A Hayekian argument for equality of wealth
According to Friedrich Hayek, star of interwar economics, and recently star of two excellent rap battles with his contemporary John Maynard Keynes, the type of equality that matters is equality before the law. Equality before the law—and not equality of opportunity, outcome or anything else—is absolutely central to his political philosophy. But I think his economic work, particularly his crowning achievement, "The Use of Knowledge in Society" (cited a mere 9,496 times), points to the importance of a different kind of equality.
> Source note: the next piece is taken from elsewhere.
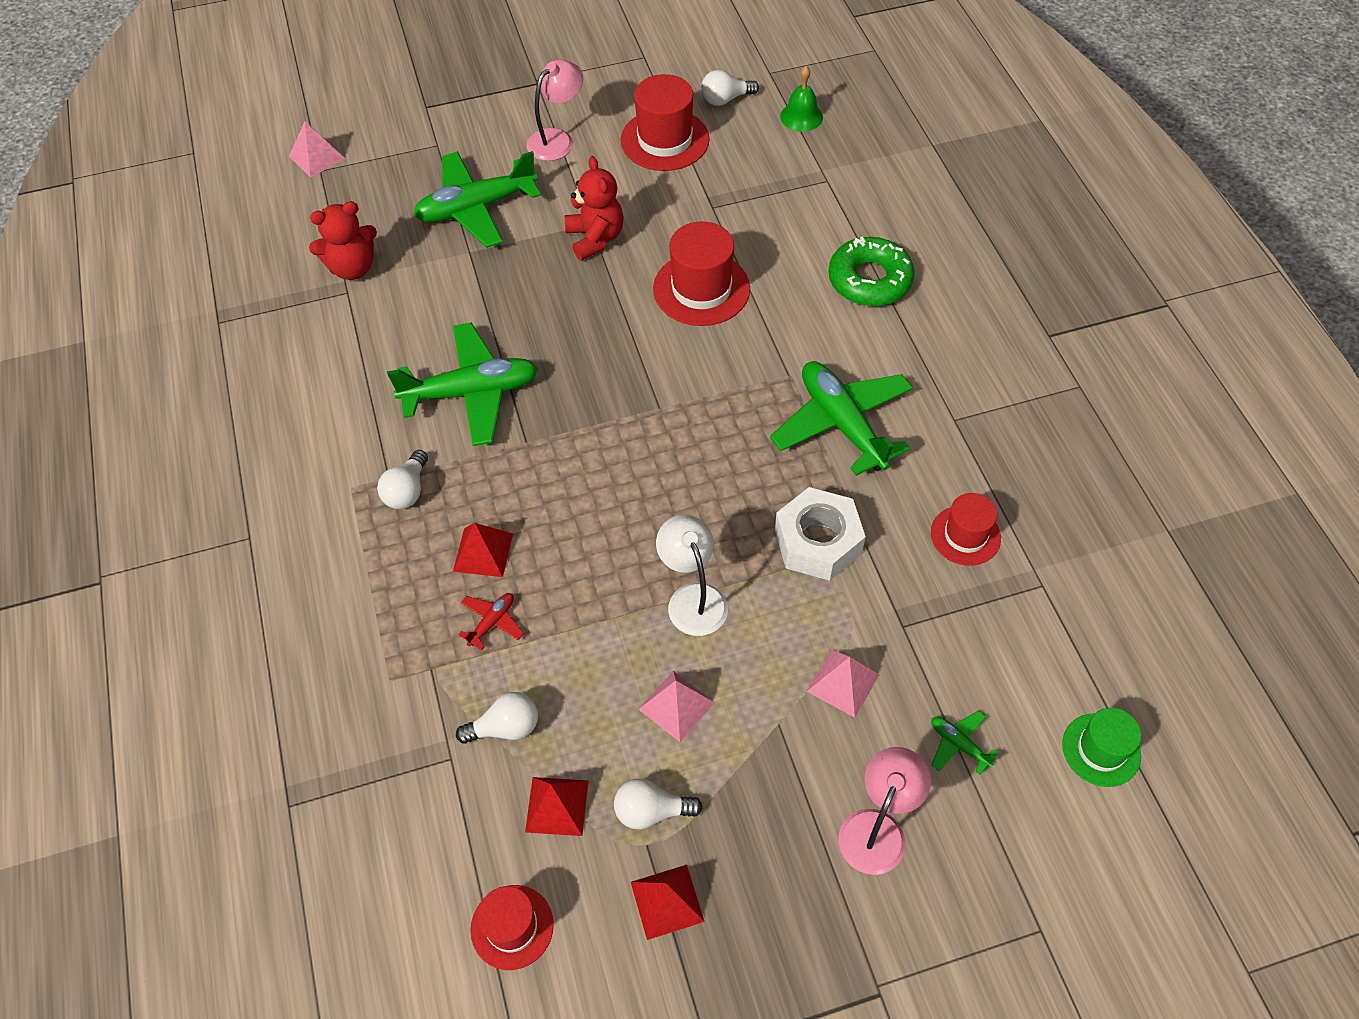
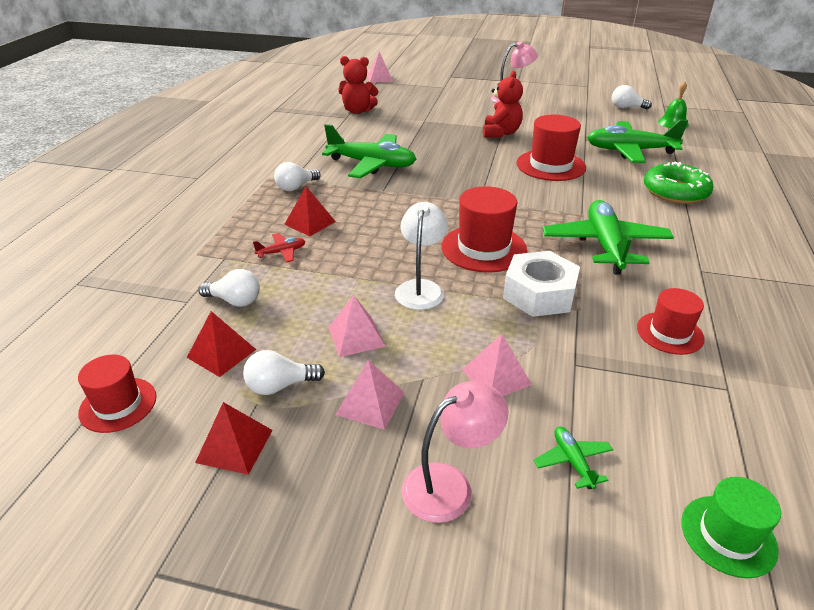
camera: 30 degrees right, 20 degrees down
green plane [413,151,541,248] -> green plane moved to [587,120,688,163]
white light bulb [614,779,703,830] -> white light bulb turned 45 degrees counterclockwise [243,350,325,395]
red hat [621,74,710,171] -> red hat moved to [442,186,527,273]
none -> pink pyramid [335,360,405,430]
In "The Use of Knowledge in Society" and in earlier work in the socialist calculation debate Hayek shows that scientific knowledge isn't the totality of knowledge in society. In fact, a much bigger body of knowledge—information about peculiarities of time and place and preferences—is dispersed extremely widely across individuals. The only effective way of using this knowledge is a market system. Market participants act on the information embedded in different prices, and in doing so send yet more information back in other prices. But each participants learns only what she needs to know.
The market system Hayek envisions is a great practical means of organising society to achieve high social welfare. The flaw with this system is that participants with more money get to send stronger signals than others.
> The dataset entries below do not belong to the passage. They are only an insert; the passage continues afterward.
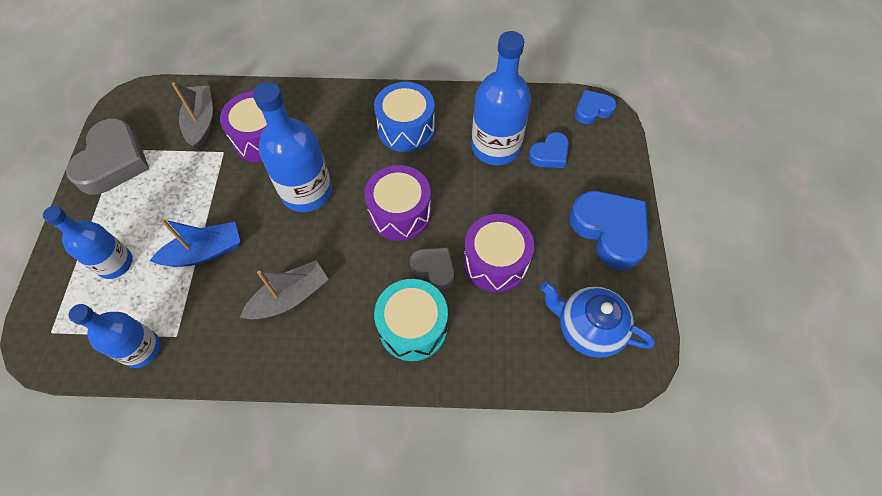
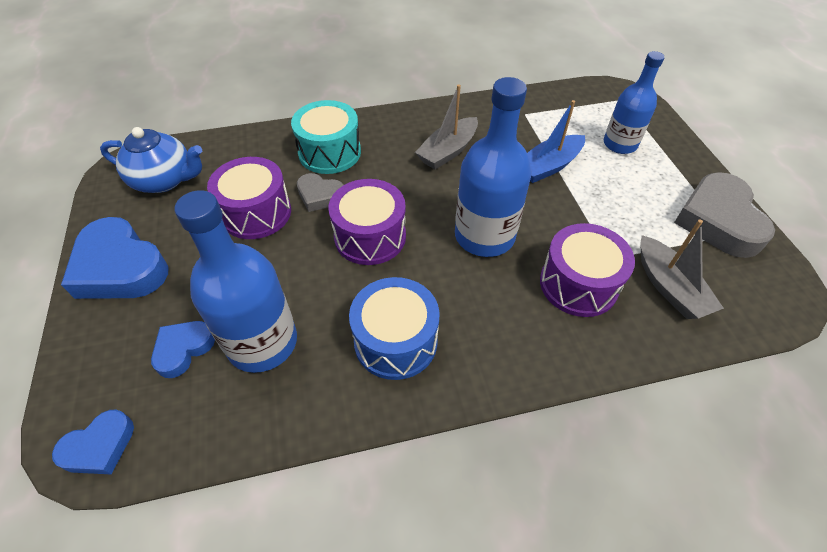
camera: 165 degrees right, 10 degrees down
blue bottle [68,304,161,368] -> none

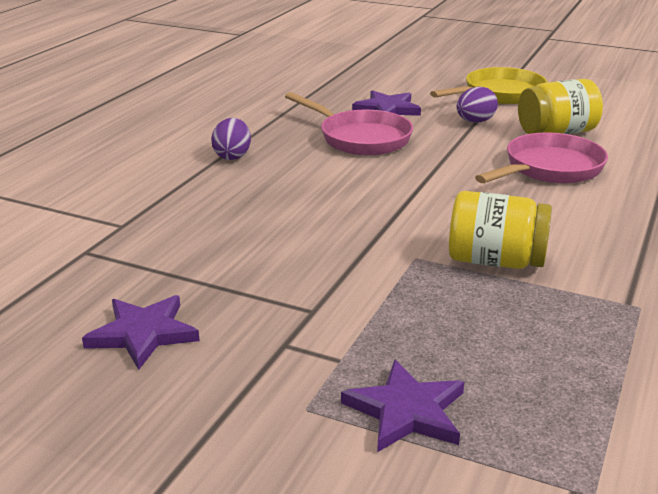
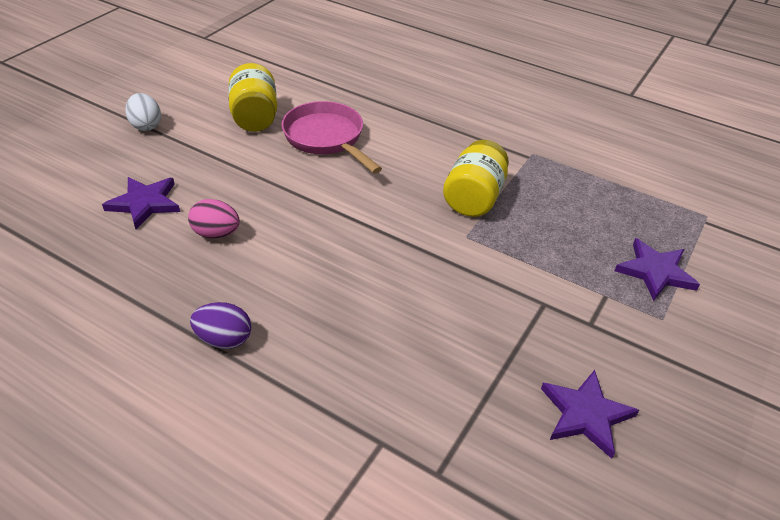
camera: 85 degrees left, 15 degrees up
pink pan [285,92,413,155] -> pink egg [188,199,240,238]
yellow pan [430,67,547,104] -> white egg [125,93,161,131]
purple egg [457,87,498,123] -> none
Markets measure how intensely we want things much more accurately than most democratic systems, because individuals have to bid against others for desirable goods or services. But this breaks down if individuals lack equal wealth. Ten pounds spent by a pauper is likely to represent a much more intense preference than that same £10 spent by a billionaire, a millionaire, or even the average middle class homeowner. However, producers will treat these £10s the same, and the economy will be skewed towards satisfying wealthier people's preferences.
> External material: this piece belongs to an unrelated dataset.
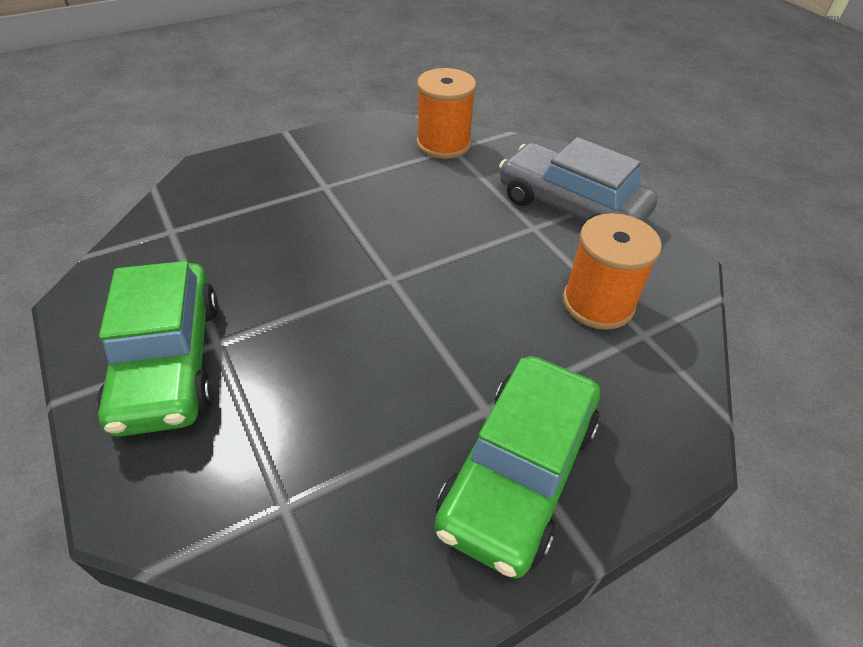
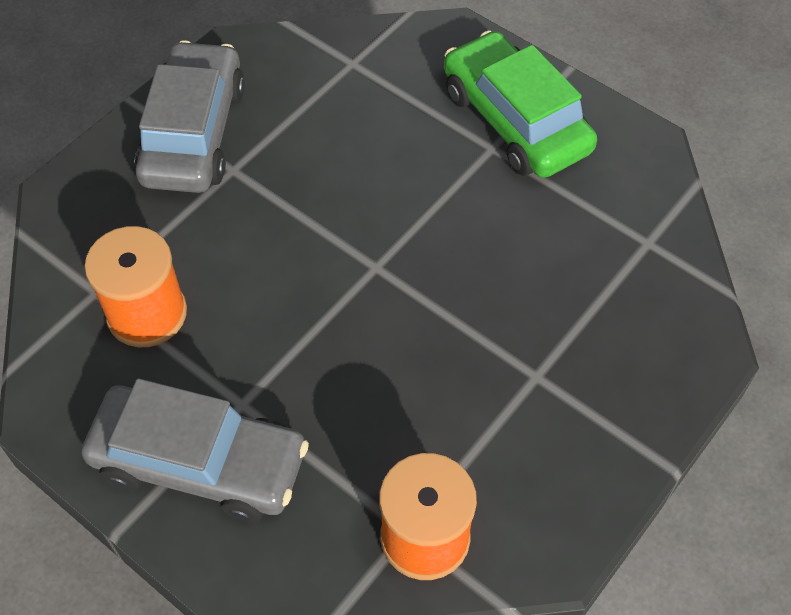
camera: 160 degrees right, 10 degrees up
green car [434,356,600,578] -> grey car [135,40,245,193]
Actually, it's not as simple as that. One feature of the market system is that people get rewarded with more money income (and potentially wealth) if they choose less leisure, or a riskier or less satisfying job. These sorts of inequalities, even if they produce wealth inequalities, would not subvert the system. These individuals have paid for their higher wealth with lower utility in work—and extra wealth merely evens out the overall extent to which the economic system is tilted to their advantage.
But endowments of talent or wealth through better upbringing, genetic advantage or inheritance do subvert the system, and undermine Hayek's argument for the efficiency and rationality of the market order by counting some people's preferences as more than one.
Now, by no means am I saying it's easy to disentangle these "good" sources of unequal wealth from the "bad" sources, or even that we ought to try to do so, and then even out endowments. But I do think that the effect inequality of wealth has on the market functions as a strong—and Hayekian—reason to desire a flatter distribution.
Happy 114th Birthday, Hayek
Here's a video of Friedrich Hayek talking about his key contribution, on the economics of knowledge. For his work in this field, centring around his 1945 paper "The Use of Knowledge in Society", cited 9391 times according to google scholar, he shared the 1973 Nobel (Memorial) Prize. Here, the specific (closely-linked) issue here is the economic calculation problem that Hayek and Ludwig von Mises argued hit socialist societies due to their lack of prices. This culminated in the socialist calculation debate, part of the way Hayek made his name, and a debate that such luminaries as G.A. Cohen later agreed Hayek and von Mises had won.